> **Goal of the exercise**:
In the entries that follow, the first line to write out is the one containing "Methods for Containment", and the last is the one containing "Methods for cleaning up". Reproduce that stretch exactly, with nothing before or after it.

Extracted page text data

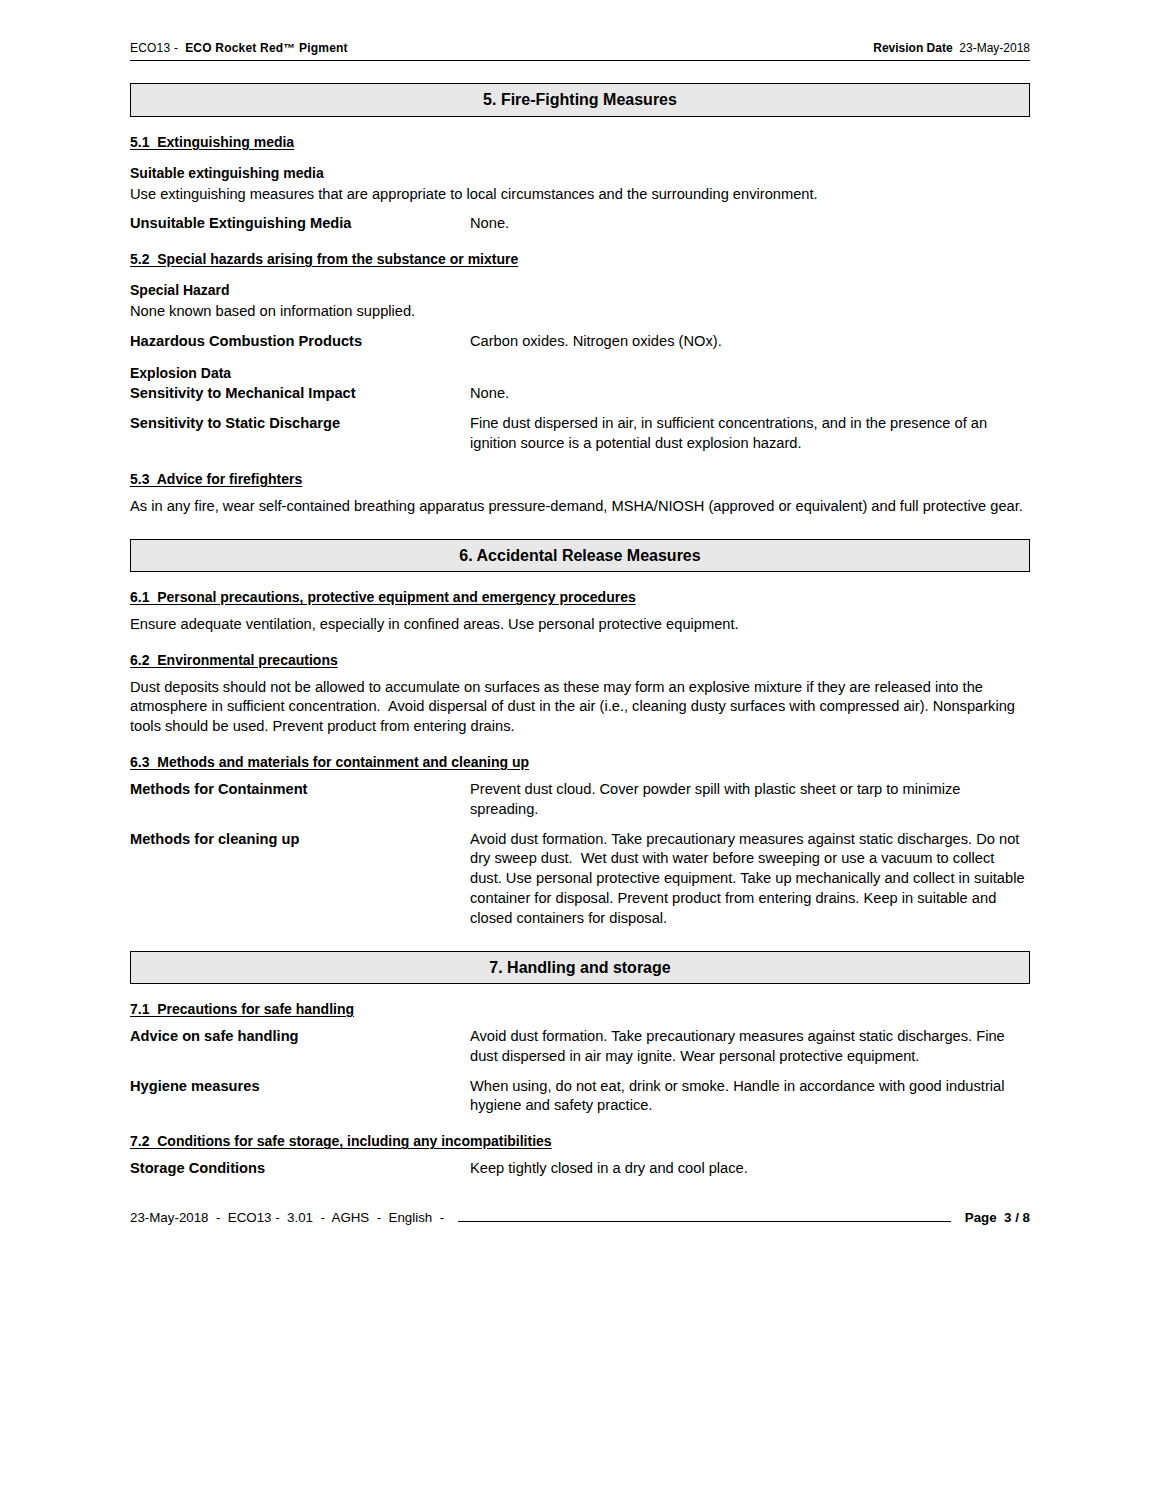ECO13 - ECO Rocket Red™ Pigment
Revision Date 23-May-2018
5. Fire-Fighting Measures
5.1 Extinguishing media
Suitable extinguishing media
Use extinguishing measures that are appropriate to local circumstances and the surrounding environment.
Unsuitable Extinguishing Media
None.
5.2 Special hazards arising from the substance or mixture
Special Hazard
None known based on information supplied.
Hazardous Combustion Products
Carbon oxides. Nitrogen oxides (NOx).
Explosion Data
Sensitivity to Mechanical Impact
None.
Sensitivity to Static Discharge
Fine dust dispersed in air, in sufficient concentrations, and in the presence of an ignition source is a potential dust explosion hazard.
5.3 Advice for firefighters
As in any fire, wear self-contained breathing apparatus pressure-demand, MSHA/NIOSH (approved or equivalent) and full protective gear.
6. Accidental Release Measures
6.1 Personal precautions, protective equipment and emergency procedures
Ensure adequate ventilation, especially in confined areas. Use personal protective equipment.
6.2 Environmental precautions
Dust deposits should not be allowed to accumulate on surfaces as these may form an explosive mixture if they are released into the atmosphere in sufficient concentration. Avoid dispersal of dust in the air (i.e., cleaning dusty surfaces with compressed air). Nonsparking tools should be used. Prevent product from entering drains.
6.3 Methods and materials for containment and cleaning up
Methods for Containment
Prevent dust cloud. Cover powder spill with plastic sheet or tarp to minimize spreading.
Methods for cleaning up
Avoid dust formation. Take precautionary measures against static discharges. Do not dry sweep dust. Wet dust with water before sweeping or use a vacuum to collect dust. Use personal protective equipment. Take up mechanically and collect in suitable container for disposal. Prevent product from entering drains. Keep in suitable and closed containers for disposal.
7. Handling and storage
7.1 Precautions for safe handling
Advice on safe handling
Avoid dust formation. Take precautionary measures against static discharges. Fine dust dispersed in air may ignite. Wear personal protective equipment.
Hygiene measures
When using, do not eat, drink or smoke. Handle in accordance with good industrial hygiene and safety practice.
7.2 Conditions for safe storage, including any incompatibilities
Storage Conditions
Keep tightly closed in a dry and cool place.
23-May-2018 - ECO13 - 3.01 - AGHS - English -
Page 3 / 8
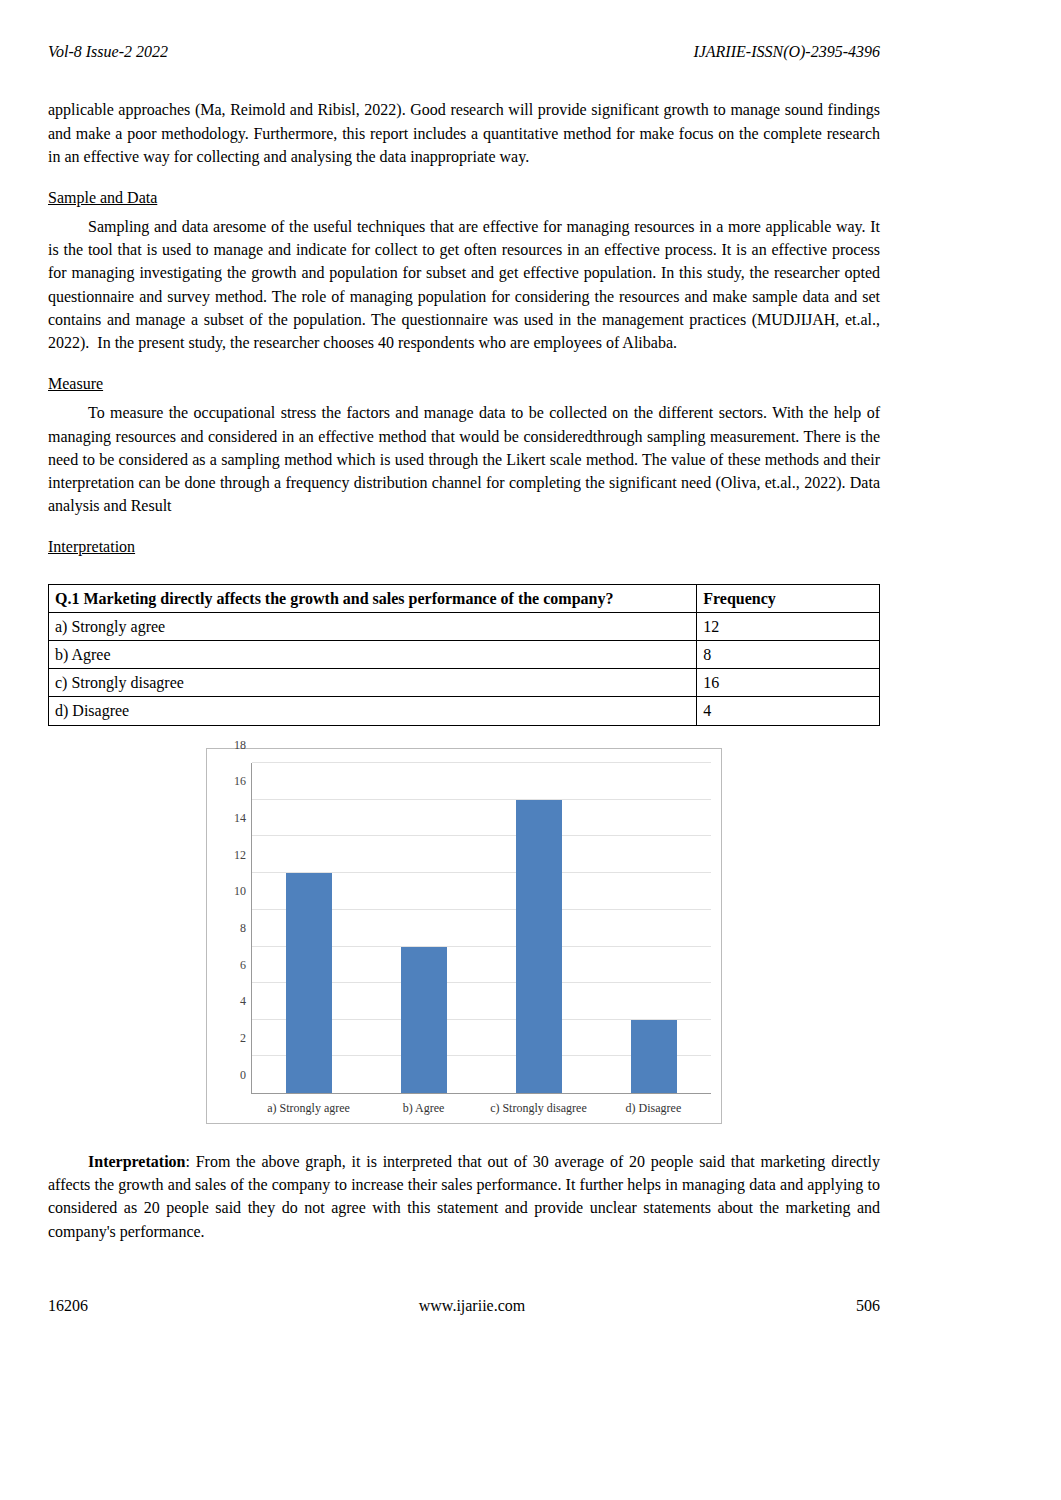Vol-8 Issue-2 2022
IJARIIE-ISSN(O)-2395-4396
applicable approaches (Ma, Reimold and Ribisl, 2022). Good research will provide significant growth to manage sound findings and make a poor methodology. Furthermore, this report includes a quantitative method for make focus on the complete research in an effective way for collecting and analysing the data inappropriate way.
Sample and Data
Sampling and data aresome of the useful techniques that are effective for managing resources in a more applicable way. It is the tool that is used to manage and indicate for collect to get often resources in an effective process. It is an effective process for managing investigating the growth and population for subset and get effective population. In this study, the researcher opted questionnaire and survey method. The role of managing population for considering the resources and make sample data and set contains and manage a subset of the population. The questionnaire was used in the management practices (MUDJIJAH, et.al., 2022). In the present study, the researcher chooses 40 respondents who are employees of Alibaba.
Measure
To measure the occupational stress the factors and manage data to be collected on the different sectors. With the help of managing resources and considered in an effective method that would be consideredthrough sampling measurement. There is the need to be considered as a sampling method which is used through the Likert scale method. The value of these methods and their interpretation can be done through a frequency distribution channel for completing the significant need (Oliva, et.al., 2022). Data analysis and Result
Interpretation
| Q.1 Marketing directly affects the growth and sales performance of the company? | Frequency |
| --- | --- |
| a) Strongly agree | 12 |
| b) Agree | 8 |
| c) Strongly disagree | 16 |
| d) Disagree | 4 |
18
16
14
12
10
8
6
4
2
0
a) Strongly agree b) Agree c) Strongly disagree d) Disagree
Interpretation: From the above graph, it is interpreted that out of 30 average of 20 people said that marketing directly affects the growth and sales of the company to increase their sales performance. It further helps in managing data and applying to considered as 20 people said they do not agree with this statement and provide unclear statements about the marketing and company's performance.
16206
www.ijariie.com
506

> **Exercise response**:
Methods for Containment
Prevent dust cloud. Cover powder spill with plastic sheet or tarp to minimize spreading.
Methods for cleaning up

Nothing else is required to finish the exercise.